At the time the law was passed, Gibson said Galveston's golf cart rental businesses were told by city officials that the additional revenue created by the increased fee would be used to ramp up enforcement of golf-cart traffic laws. She said she has not seen evidence of that happening, though, and would prefer for Galveston officials to recommit to increased enforcement before expanding regulations.

"I see people without seatbelts all the time, and they aren't doing anything about it," Gibson said. "I think the first step we need to take is enforcing the rules that we've got."

Brown agreed that increased enforcement could help, particularly when it comes to policing golf carts at night. He said it's illegal under Texas law to operate a golf cart on a public street after dark, although Galveston's ordinance does not include such a provision.
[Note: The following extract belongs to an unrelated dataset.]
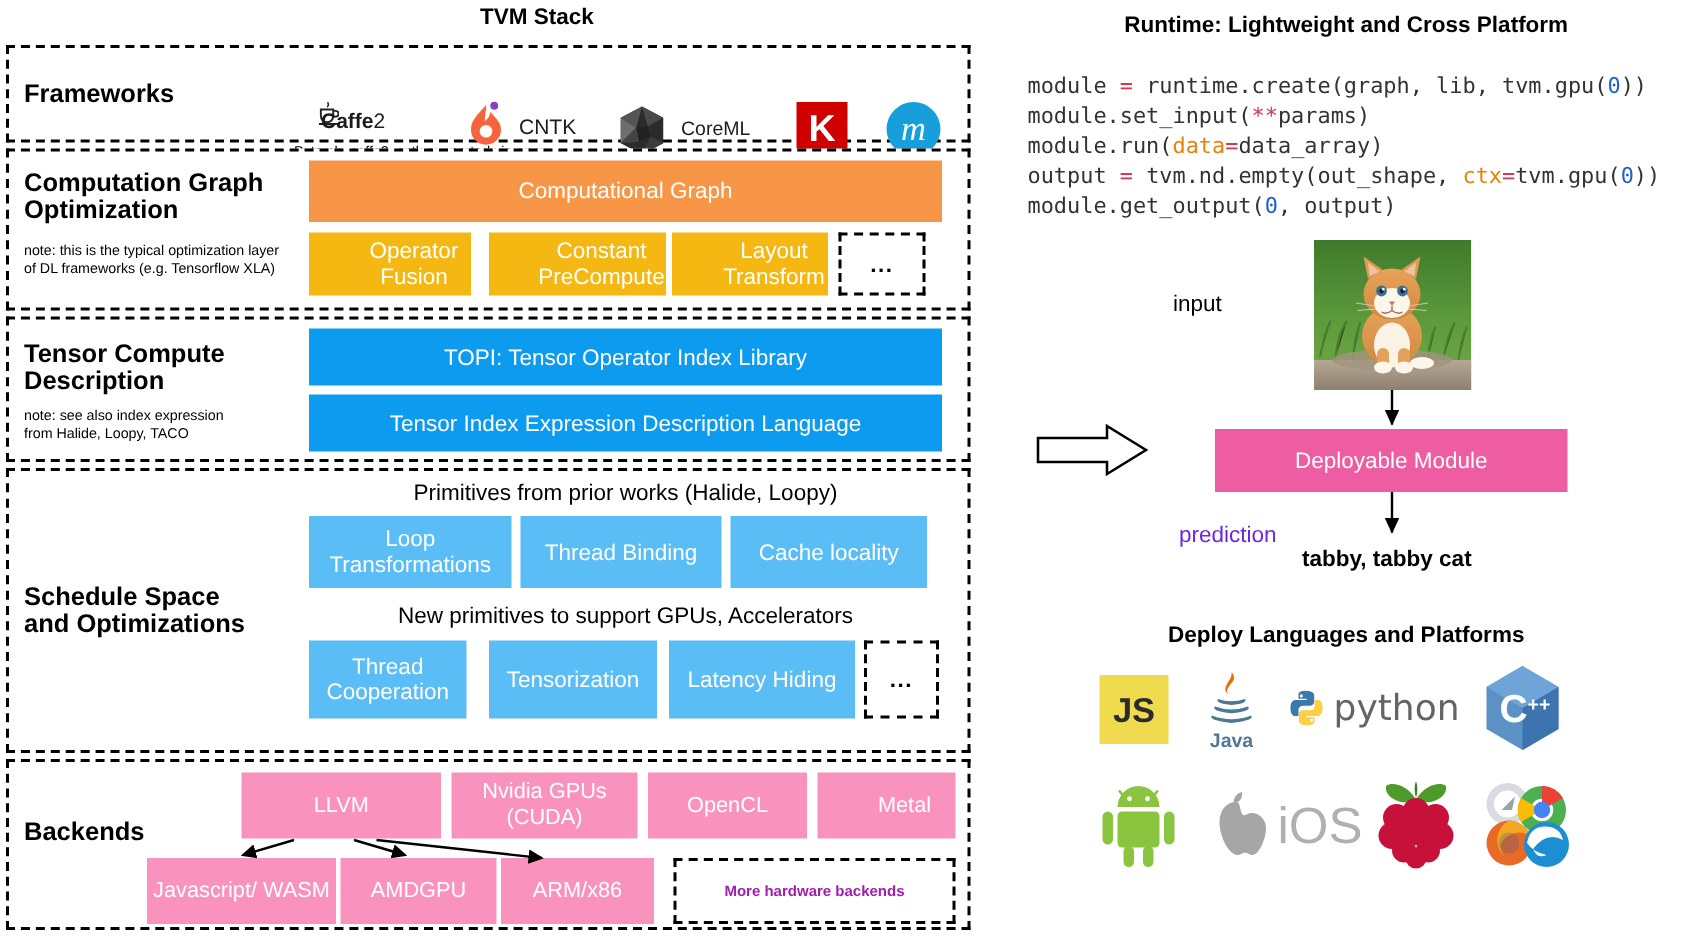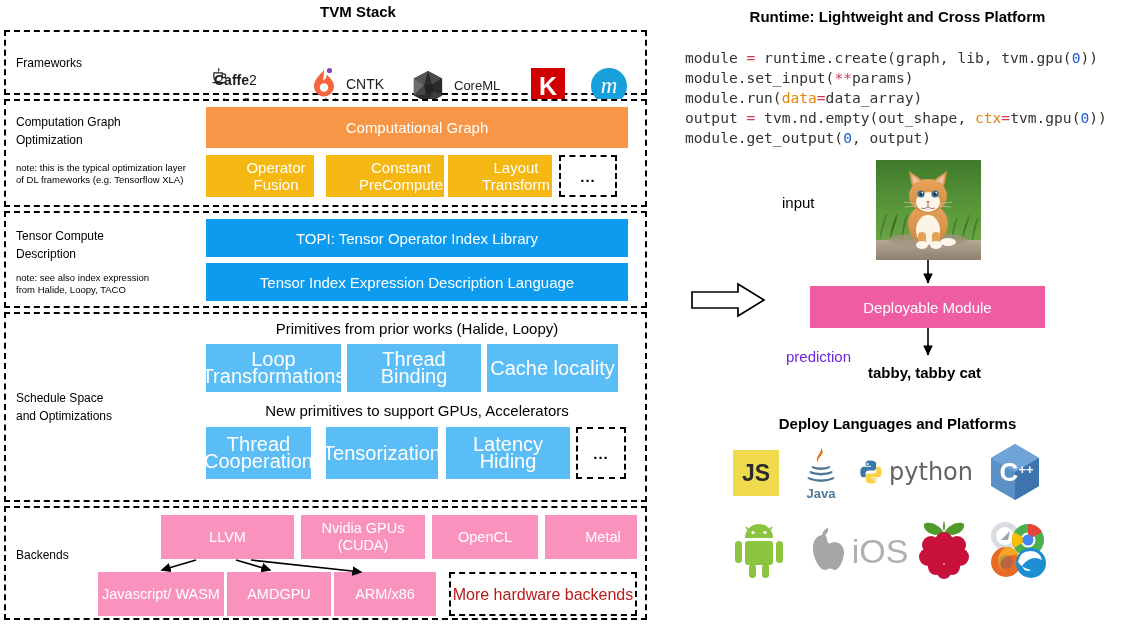"Frameworks" .layer-label { font-size: 12px -> 17px; font-weight: normal -> bold }
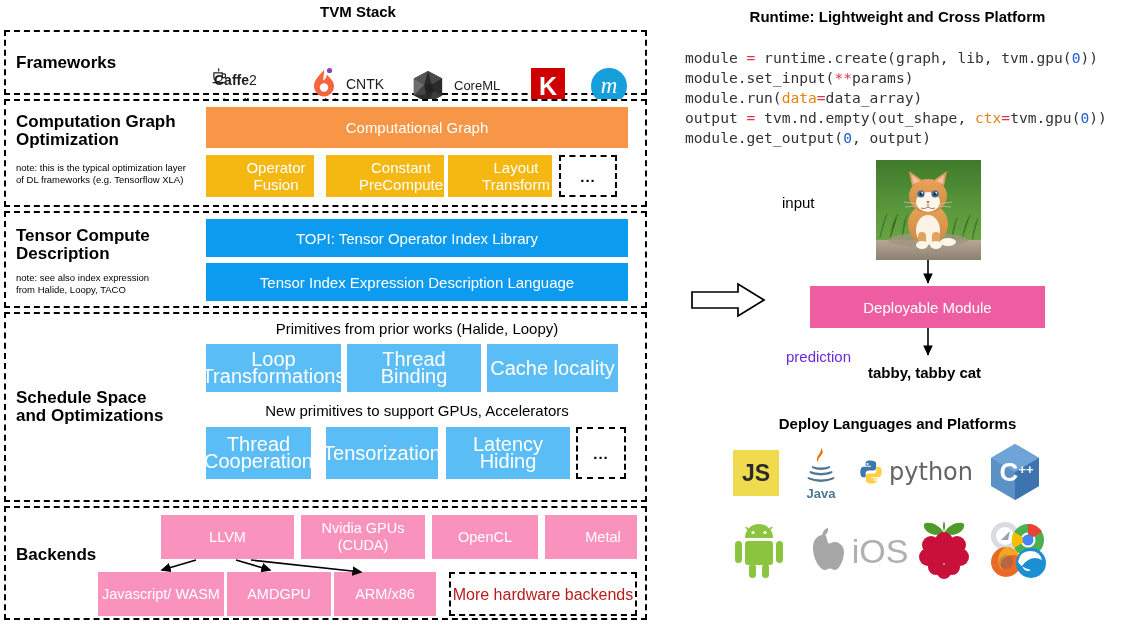"Loop Transformations" .box-lblue { font-size: 20px -> 15px }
Gibson and the manager of another golf cart rental business in Galveston, who asked to remain anonymous, both said they were under the impression that it was legal to drive one at night, so they do not advise their customers of the aforementioned state law.

But a day after the fatal collision involving a golf cart, which occurred after 11 p.m., Gibson said she and her husband decided to implement a 10 p.m. curfew for their carts moving forward. They also are increasing the minimum rental age from 21 to 25, she said.

Gibson said she considers seatbelt use to be a critical factor in safely operating a golf cart, adding that they've prevented serious injuries in accidents involving her carts. Brown said he thinks restricting golf carts at night would "be one of the major steps forward in my mind."

"There is probably a happy medium we need to arrive at to allow regulation to maintain the safety as much as we can," Brown said, "but also have the golf carts available for our visitors."